Scientific classification
- Kingdom: Animalia
- Phylum: Chordata
- Class: Amphibia
- Order: Anura
- Family: Bufonidae
- Genus: Melanophryniscus
- Species: M. montevidensis
- Binomial name: Melanophryniscus montevidensis (Phillippi, 1902)
- Synonyms: Melanophryniscus stelzneri ssp. montevidensis Gallardo, 1991

= Melanophryniscus montevidensis =

- Authority: (Phillippi, 1902)
- Conservation status: VU
- Synonyms: Melanophryniscus stelzneri ssp. montevidensis Gallardo, 1991

Species of amphibian

Melanophryniscus montevidensis, also called Darwin's toad, is a species of toad in the family Bufonidae and the genus Melanophryniscus found in Brazil and Uruguay.
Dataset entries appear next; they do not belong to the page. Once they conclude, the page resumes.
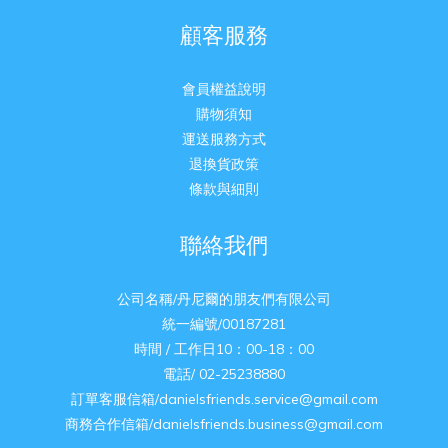
顧客服務
會員權益說明
購物須知
運送服務方式
退換貨政策
條款與細則
聯絡我們
公司名稱/丹尼爾的朋友們有限公司
統一編號/00187281
時間 / 工作日10：00-18：00
電話/ 02-25238880
訂單客服信箱/danielsfriends.service@gmail.com
商務合作信箱/danielsfriends.business@gmail.com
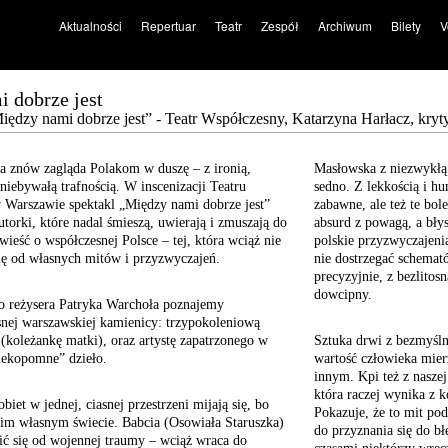
Aktualności
Repertuar
Teatr
Zespół
Archiwum
Bilety
V
 dobrze jest
dzy nami dobrze jest” - Teatr Współczesny, Katarzyna Harłacz, kryt
 znów zagląda Polakom w duszę – z ironią,
Masłowska z niezwykłą
 niebywałą trafnością. W inscenizacji Teatru
sedno. Z lekkością i h
Warszawie spektakl „Między nami dobrze jest”
zabawne, ale też te bol
torki, które nadal śmieszą, uwierają i zmuszają do
absurd z powagą, a błys
ieść o współczesnej Polsce – tej, która wciąż nie
polskie przyzwyczajenia
się od własnych mitów i przyzwyczajeń.
nie dostrzegać schemató
precyzyjnie, z bezlitos
dowcipny.
o reżysera Patryka Warchoła poznajemy
nej warszawskiej kamienicy: trzypokoleniową
 (koleżankę matki), oraz artystę zapatrzonego w
Sztuka drwi z bezmyśl
wiekopomne” dzieło.
wartość człowieka mier
innym. Kpi też z nasze
która raczej wynika z 
biet w jednej, ciasnej przestrzeni mijają się, bo
Pokazuje, że to mit po
im własnym świecie. Babcia (Osowiała Staruszka)
do przyznania się do bł
nić się od wojennej traumy – wciąż wraca do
Like other amphibians in its genus, its bright colors, defensive behavior, and rapid metamorphosis make it stand out. It also has a myriad of chemical compounds on its skin that could be used in biomedical applications.
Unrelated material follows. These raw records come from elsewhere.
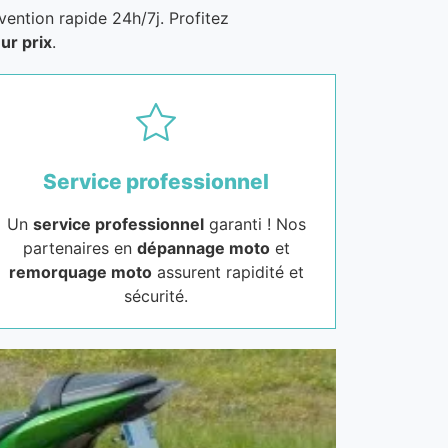
vention rapide 24h/7j. Profitez
ur prix
.
Service professionnel
Un
service professionnel
garanti ! Nos
partenaires en
dépannage moto
et
remorquage moto
assurent rapidité et
sécurité.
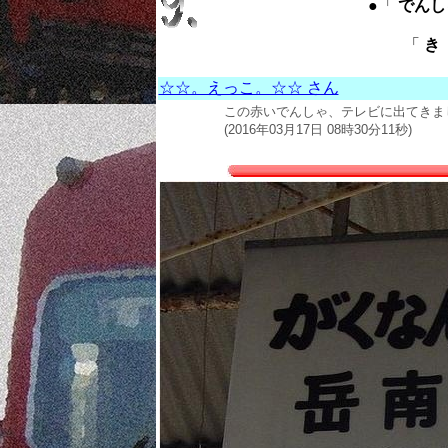
●「
でんしゃ 
「
き 
☆☆。えっこ。☆☆ さん
この赤いでんしゃ、テレビに出てきました
(2016年03月17日 08時30分11秒)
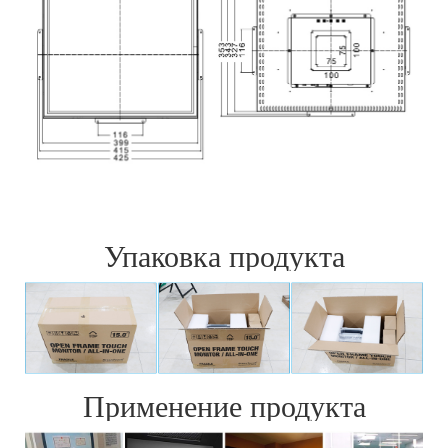
Упаковка продукта
Применение продукта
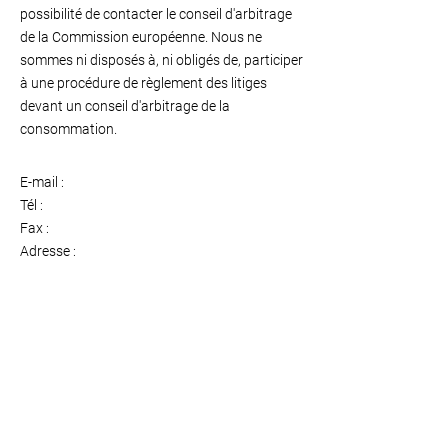
possibilité de contacter le conseil d'arbitrage
de la Commission européenne. Nous ne
sommes ni disposés à, ni obligés de, participer
à une procédure de règlement des litiges
devant un conseil d'arbitrage de la
consommation.
E-mail :
Tél :
Fax :
Adresse :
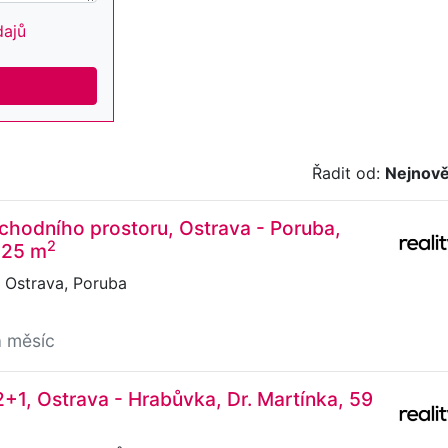
dajů
Řadit od:
Nejnově
hodního prostoru, Ostrava - Poruba,
2
 25 m
 Ostrava, Poruba
a měsíc
2+1, Ostrava - Hrabůvka, Dr. Martínka, 59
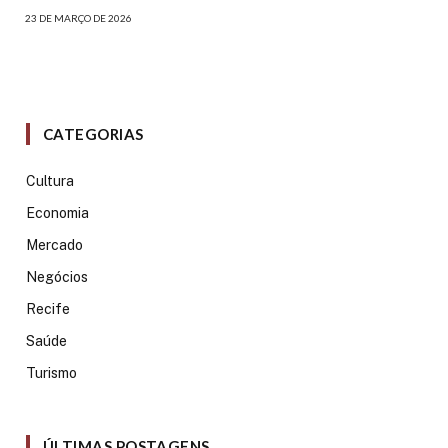
23 DE MARÇO DE 2026
CATEGORIAS
Cultura
Economia
Mercado
Negócios
Recife
Saúde
Turismo
ÚLTIMAS POSTAGENS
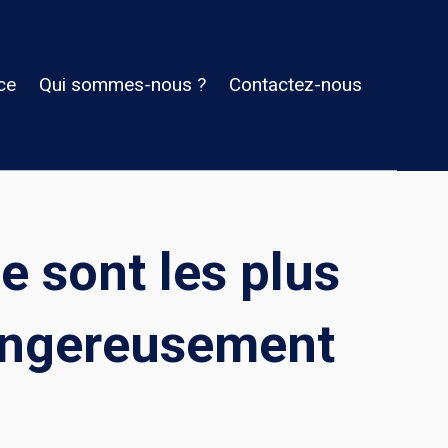
ce
Qui sommes-nous ?
Contactez-nous
 sont les plus
angereusement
Darwin's toad is jet black with yellow patches on its back, sides, forelimbs, and ventral. It has a red spot on the ventral side of the thigh and part of the abdomen. The palms of his hands and soles of its feet are also red.

== Habitat and Behavior ==
The Darwin's toad's natural habitats are temperate shrubland, intermittent freshwater marshes, and sandy shores. This species can be found on the coast of the Río de la Plata and the Atlantic Ocean, from Santiago Vázquez (Montevideo) to Praia da Alvorada (Rio Grande do Sul).
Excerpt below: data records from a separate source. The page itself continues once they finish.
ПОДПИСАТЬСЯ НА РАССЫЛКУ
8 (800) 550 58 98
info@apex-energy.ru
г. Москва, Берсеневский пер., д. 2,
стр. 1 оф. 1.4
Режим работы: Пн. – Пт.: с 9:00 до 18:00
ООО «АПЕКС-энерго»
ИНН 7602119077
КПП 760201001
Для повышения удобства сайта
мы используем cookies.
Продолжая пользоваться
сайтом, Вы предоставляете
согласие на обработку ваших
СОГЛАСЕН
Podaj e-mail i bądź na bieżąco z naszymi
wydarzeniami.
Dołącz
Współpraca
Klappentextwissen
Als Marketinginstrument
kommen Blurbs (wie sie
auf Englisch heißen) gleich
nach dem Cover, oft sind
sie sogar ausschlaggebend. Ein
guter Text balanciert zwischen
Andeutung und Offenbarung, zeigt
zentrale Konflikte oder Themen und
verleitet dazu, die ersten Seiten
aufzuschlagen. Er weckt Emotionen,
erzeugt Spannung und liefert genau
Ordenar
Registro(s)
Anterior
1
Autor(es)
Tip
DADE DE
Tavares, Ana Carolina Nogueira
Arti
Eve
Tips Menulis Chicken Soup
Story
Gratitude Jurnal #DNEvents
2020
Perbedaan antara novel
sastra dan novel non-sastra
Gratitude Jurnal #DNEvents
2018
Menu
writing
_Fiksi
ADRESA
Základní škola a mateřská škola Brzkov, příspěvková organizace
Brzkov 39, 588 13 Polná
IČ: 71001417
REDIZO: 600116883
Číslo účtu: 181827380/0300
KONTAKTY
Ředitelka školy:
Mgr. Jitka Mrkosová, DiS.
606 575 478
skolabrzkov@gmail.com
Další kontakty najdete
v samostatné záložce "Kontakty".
It is generally found in coastal sandbanks with psammophilous vegetation, preferring open areas with vegetation and, occasionally, flooded grasslands. It takes refuge in caves that it builds in the sand among the vegetation.

The Darwin's toad is typically diurnal. It primarily feeds on ants, but will also eat small beetles, springtails and aphids.

Its reproductive activity is short and usually occurs after heavy rains from late spring to early autumn. During the mating season, the males will act territorially. Their vocal repertoire changes and the males will have short fights. They can also be found in winter after heavy rains when the ambient temperature is above 15 °C (59 °F).

When being held by hand, the specimens usually remain motionless with their belly up, displaying their red and yellow coloration. This defensive behavior has been called the Unken reflex.

== Conservation status ==
The Darwin's toad is considered a Critically Endangered (CR) species in Uruguay and globally Vulnerable (VU) due to habitat loss from urbanization of the areas where it lives. Some models predict a total disappearance of the climatic conditions where this species is distributed, which could cause its extinction by mid-century, due to its reproductive behavior being dependent on rainfall and temperatures in the warm months.